I can't think about it too much. It makes me cry. I think about my own dog and how excited he must have been to have his people paying attention to him, taking him on a car ride ... they were dropping him off at the shelter to die. That just kills me. He's such a great little guy.


----------



## heidizag (Dec 1, 2014)

Amaryllis said:


> I can't think about it too much. It makes me cry. I think about my own dog and how excited he must have been to have his people paying attention to him, taking him on a car ride ... they were dropping him off at the shelter to die. That just kills me. He's such a great little guy.


Same here. I don't know how anyone could give up a dog after bonding with him. I know, there are "reasons" that people give, but I don't see people giving up their children when they move or have health problems....


----------



## d_ray (Nov 5, 2013)

Amaryllis said:


> I can't think about it too much. It makes me cry. I think about my own dog and how excited he must have been to have his people paying attention to him, taking him on a car ride ... they were dropping him off at the shelter to die. That just kills me. He's such a great little guy.
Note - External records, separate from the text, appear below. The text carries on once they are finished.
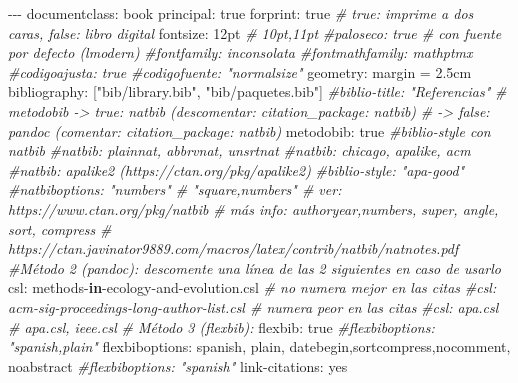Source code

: \documentclass[11pt,a4paper,oneside,]{article}
\newenvironment{Shaded}{\begin{snugshade}}{\end{snugshade}}
\newcommand{\CommentTok}[1]{\textcolor[rgb]{0.56,0.35,0.01}{\textit{#1}}}
\newcommand{\ControlFlowTok}[1]{\textcolor[rgb]{0.13,0.29,0.53}{\textbf{#1}}}
\newcommand{\FloatTok}[1]{\textcolor[rgb]{0.00,0.00,0.81}{#1}}
\newcommand{\NormalTok}[1]{#1}
\newcommand{\OtherTok}[1]{\textcolor[rgb]{0.56,0.35,0.01}{#1}}
\newcommand{\SpecialCharTok}[1]{\textcolor[rgb]{0.00,0.00,0.00}{#1}}
\newcommand{\StringTok}[1]{\textcolor[rgb]{0.31,0.60,0.02}{#1}}
\numberwithin{dummy}{section}
\theoremstyle{ocrenumbox}
\theoremstyle{blacknumex}
\theoremstyle{blacknumbox}
\theoremstyle{ocrenum}
\theoremstyle{ocrenum}
\begin{document}
\begin{Shaded}
\begin{Highlighting}[numbers=left,,]
\SpecialCharTok{{-}{-}{-}}
\NormalTok{documentclass}\SpecialCharTok{:}\NormalTok{ book}
\NormalTok{principal}\SpecialCharTok{:}\NormalTok{ true}
\NormalTok{forprint}\SpecialCharTok{:}\NormalTok{ true  }\CommentTok{\# true: imprime a dos caras, false: libro digital}
\NormalTok{fontsize}\SpecialCharTok{:}\NormalTok{ 12pt }\CommentTok{\# 10pt,11pt}
\CommentTok{\#paloseco: true \# con fuente por defecto (lmodern)}
\CommentTok{\#fontfamily: inconsolata}
\CommentTok{\#fontmathfamily: mathptmx}
\CommentTok{\#codigoajusta: true}
\CommentTok{\#codigofuente: "normalsize"}
\NormalTok{geometry}\SpecialCharTok{:}\NormalTok{ margin }\OtherTok{=} \FloatTok{2.5}\NormalTok{cm}
\NormalTok{bibliography}\SpecialCharTok{:}\NormalTok{ [}\StringTok{"bib/library.bib"}\NormalTok{, }\StringTok{"bib/paquetes.bib"}\NormalTok{]}
\CommentTok{\#biblio{-}title: "Referencias"}
\CommentTok{\# metodobib {-}\textgreater{} true: natbib (descomentar: citation\_package: natbib) }
\CommentTok{\#           {-}\textgreater{} false: pandoc (comentar: citation\_package: natbib)}
\NormalTok{metodobib}\SpecialCharTok{:}\NormalTok{ true}
\CommentTok{\#biblio{-}style con natbib}
\CommentTok{\#natbib: plainnat, abbrvnat, unsrtnat}
\CommentTok{\#natbib: chicago, apalike, acm}
\CommentTok{\#natbib: apalike2 (https://ctan.org/pkg/apalike2)}
\CommentTok{\#biblio{-}style: "apa{-}good"}
\CommentTok{\#natbiboptions: "numbers" \# "square,numbers" \# ver: https://www.ctan.org/pkg/natbib}
\CommentTok{\# más info: authoryear,numbers,  super, angle, sort, compress}
\CommentTok{\# https://ctan.javinator9889.com/macros/latex/contrib/natbib/natnotes.pdf}
\CommentTok{\#Método 2 (pandoc): descomente una línea de las 2 siguientes en caso de usarlo}
\NormalTok{csl}\SpecialCharTok{:}\NormalTok{ methods}\SpecialCharTok{{-}}\ControlFlowTok{in}\SpecialCharTok{{-}}\NormalTok{ecology}\SpecialCharTok{{-}}\NormalTok{and}\SpecialCharTok{{-}}\NormalTok{evolution.csl      }\CommentTok{\# no numera mejor en las citas}
\CommentTok{\#csl: acm{-}sig{-}proceedings{-}long{-}author{-}list.csl  \# numera peor en las citas}
\CommentTok{\#csl: apa.csl  \# apa.csl, ieee.csl}
\CommentTok{\# Método 3 (flexbib):}
\NormalTok{flexbib}\SpecialCharTok{:}\NormalTok{ true}
\CommentTok{\#flexbiboptions: "spanish,plain"}
\NormalTok{flexbiboptions}\SpecialCharTok{:}\NormalTok{ spanish, plain, datebegin,sortcompress,nocomment, noabstract}
\CommentTok{\#flexbiboptions: "spanish"}
\NormalTok{link}\SpecialCharTok{{-}}\NormalTok{citations}\SpecialCharTok{:}\NormalTok{ yes}

\end{Highlighting}
\end{Shaded}
\end{document}
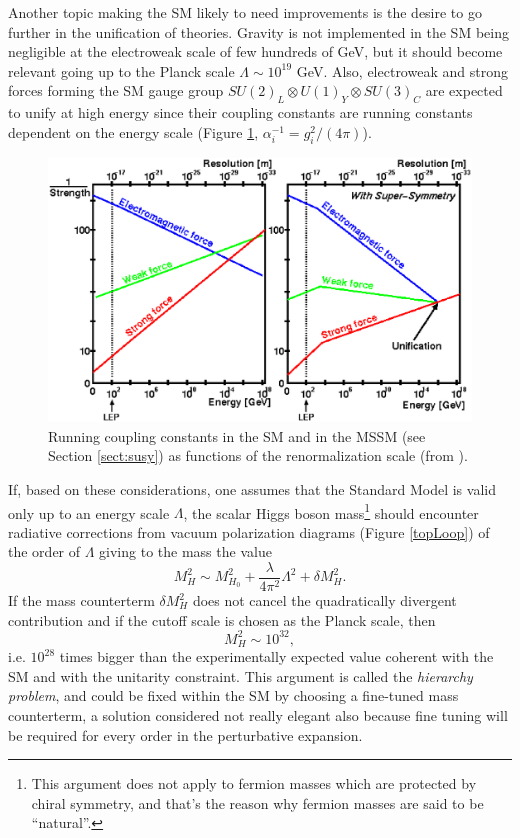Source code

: Another topic making the SM likely to need improvements is the desire to go further in the unification of theories. Gravity is not implemented in the SM being negligible at the electroweak scale of few hundreds of GeV, but it should become relevant going up to the Planck scale $\Lambda \sim 10^{19}$ GeV. Also, electroweak and strong forces forming the SM gauge group $SU(2)_{L}\otimes U(1)_{Y}\otimes SU(3)_{C}$ are expected to unify at high energy since their coupling constants are running constants dependent on the energy scale (Figure \ref{running}, $\alpha^{-1}_{i} = g^{2}_{i}/(4\pi)$). 
\begin{figure}[htb]\begin{center}
\includegraphics[width=.8\textwidth]{theory/figures/running_coupling}
\caption{Running coupling constants in the SM and in the MSSM (see Section \ref{sect:susy}) as functions of the renormalization scale (from \cite{pdg2008}).}
\label{running}\end{center}\end{figure}
If, based on these considerations,  one assumes that the Standard Model is valid only up to  an energy scale $\Lambda$, the scalar Higgs boson mass\footnote{This argument does not apply to fermion masses which are protected by chiral symmetry, and that's the reason why fermion masses are said to be ``natural''.} should encounter radiative corrections from vacuum polarization diagrams (Figure \ref{topLoop}) of the order of $\Lambda$ giving to the mass the value \cite{dawson-1997} \begin{equation}\label{eq:higgsMass}
M_{H}^{2} \sim M_{H_{0}}^{2} + \dfrac{\lambda}{4\pi^{2}} \Lambda^{2} + \delta M_{H}^{2}. \end{equation}
If the mass counterterm $\delta M_{H}^{2}$ does not cancel the quadratically divergent contribution and if the cutoff scale is chosen as the Planck scale, then
\begin{equation}
M_{H}^{2} \sim 10^{32},\end{equation} i.e. $10^{28}$ times bigger than the experimentally expected value coherent with the SM and with the unitarity constraint. This argument is called the \textit{hierarchy problem}, and could be fixed within the SM by choosing a fine-tuned mass counterterm, a solution considered not really elegant also because fine tuning will be required for every order in the perturbative expansion.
This!! I've often cried trying to figure out how anyone could abandon Jazzy. She was an owner surrender due to a divorce. Her family dropped her off and the cat off at a high kill shelter. She was hours away from being pts before our rescue pulled her. It breaks my heart that her family just left her there to die. Her face lights up every time she sees my cats and I just think she's looking for her cat 

I'm not sure how Jewel ended up in a shelter, but I'm assuming she was a dumped hunting dog.


----------



## heidizag (Dec 1, 2014)

I know, I know... we all think our dog has the cutest ears of all. Please indulge me..... Aren't these the CUTEST EARS EVER?


----------



## jade5280 (Feb 20, 2013)

He's so handsome! Love hound ears!


----------



## d_ray (Nov 5, 2013)

Yes! I just love him!!


----------



## Averyismypei (May 24, 2010)

He is precious! Im glad he is living happy and well loved now!


----------



## heidizag (Dec 1, 2014)

Argos is back with two videos!!

Today we took him to the beach for the first time. He loved it!! I had broken my foot earlier this year and wasn't able to do any fun things with him. Now that I am allowed to walk again, we took him to experience sand and sea for the first time - maybe in his life even. 

https://www.youtube.com/watch?v=CYE0BhLXOfQ&feature=youtu.be

https://www.youtube.com/watch?v=TmPsF4hb1RI&feature=youtu.be


----------



## missc89 (Jan 20, 2015)

Such cute videos! I wish the pictures would show up for me though! Lovely dog, would love to see more of him!


----------



## jade5280 (Feb 20, 2013)

Love the videos. He looks so happy. I'm sure there were TONS of new smells to keep him busy.


----------



## heidizag (Dec 1, 2014)

missc89 - sorry about all those broken photo links. I had posted them from FB and I guess they aren't stable. The probably worked for a few weeks at most. Grrr. I'll post some more though!


----------



## missc89 (Jan 20, 2015)

Yay! Thanks! XD I'm one of those weird people that don't have facebook, but I'm starting to think maybe I should get it again :/


----------